O leitor e praticante Rogério Povoa da Silva nos prestigia com um relato sobre sua residência no Japão, acompanhado de belas fotografias analógicas que produziu durante sua viagem para conhecer uma estupa budista (A estupa, “stupa” é monte em Sânscrito, é uma importante forma de arquitetura budista, apesar de ser anterior ao Budismo. É geralmente considerada um monumento sepulcral, um local de enterro ou um receptáculo para objetos religiosos).
Rogério Povoa da Silva em frente ao templo Myogonji, o templo da raposa da tradição Soto-Zen, e outra fotografia do mesmo templo
Início da Jornada
O ano era 1998, já estávamos há um ano na cidade de Toyohashi, província de Aichi-ken, Japão. Sempre que tínhamos uma folga do trabalho, eu e minha esposa visitávamos os templos budistas da região para conhecê-los. Em uma noite de Yakin (trabalho noturno) estava conversando com um amigo de trabalho sobre Budismo e o mesmo comentou que na estrada Tokaido, sentido oeste, havia um templo budista para oferendas. Não pensei duas vezes, pedi mais informações, as coloquei no papel e fiz um pequeno mapa. Infelizmente o Google Maps ainda não existia, pois seria muito mais prático chegar ao local!
Sai do serviço e cheguei em casa às seis da manhã, a ideia era tomar um bom desjejum e começar a viagem. Após abastecer meu bornal com frutas e água, peguei a Eroica (bicicleta achada no lixão) e comecei a aventura, eram 6h45 da manhã do dia 06 de agosto, final do verão no arquipélago nipônico, segui pela estrada Gamagori Kaido passando pelo entorno do centro de Toyohashi, nesta região o que prevalece é um visual bem urbano.
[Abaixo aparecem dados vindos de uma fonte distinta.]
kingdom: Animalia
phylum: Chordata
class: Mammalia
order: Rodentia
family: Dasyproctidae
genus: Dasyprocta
No final desta avenida parei em um pequeno templo xintoísta e tirei uma foto, já estava em percurso a uma hora e ainda não sabia quanto tempo levaria até meu destino, mais um tempo e parei em um konbini (pequena loja de conveniência muito típica no Japão) para comprar um suco, apesar do dia estar um pouco nublado, fazia muito calor e precisava de energia para pedalar, estava bem cansado pois a noite de trabalho tinha sido bem corrida, mas a vontade do conhecimento era maior.
Templo xintoísta, por Rogério Povoa da Silva
Adentrei a estrada Tokaido, neste trajeto o visual modificou completamente, as plantações de arroz e cítricas predominavam, era de uma beleza ímpar ver a região verde. Após um trecho de leve subida, quando estava descendo, avisto o topo de uma construção a uns 600 metros, meu coração deu um salto, era o topo de uma estupa. Fui me aproximando e a construção foi ficando cada vez maior e magnifica, após três horas e vinte minutos cheguei a meu destino, um local maravilhoso! Uma grande estupa budista, construída pelos camponeses da região para reverenciar o desperto.
“Eroica vislumbrando a Estupa”, por Rogério Povoa da Silva
Entrando no local, um senhor estava efetuando a limpeza do entorno, pedi permissão para tirar fotos e meditar um pouco em silêncio. Subindo as escadas, se encontrava um Buda dourado ricamente ornado, de estatuária magnífica. Fazendo a volta na estupa outro Buda, com muitas oferendas em um local fechado com vidro. Fiz uma oferenda de frutas e incenso e fiquei em silêncio.
Fotos da Estupa e do Buda Dourado, por Rogério Povoa da Silva
Após ficar um bom tempo no local fiz minha reverência a Buda e agradeci ao senhor que limpava o jardim. Atrás da estupa a mata nativa predominava, reparei que tinha uma estradinha, desci por 20 minutos em meio a vegetação e para minha surpresa me deparei com uma praia deserta, reverenciei e agradeci por fazer parte de um todo. Chegando ao fim da aventura, retornei para casa, descansei por algumas horas e fui trabalhar, naquela noite de trabalho, não havia cansaço, somente uma mente serena.
“Fim da Epopeia”, Rogério Povoa da Silva
Relato de Rogério Povoa da Silva. Praticante na Daissen Ji. Escola Soto Zen.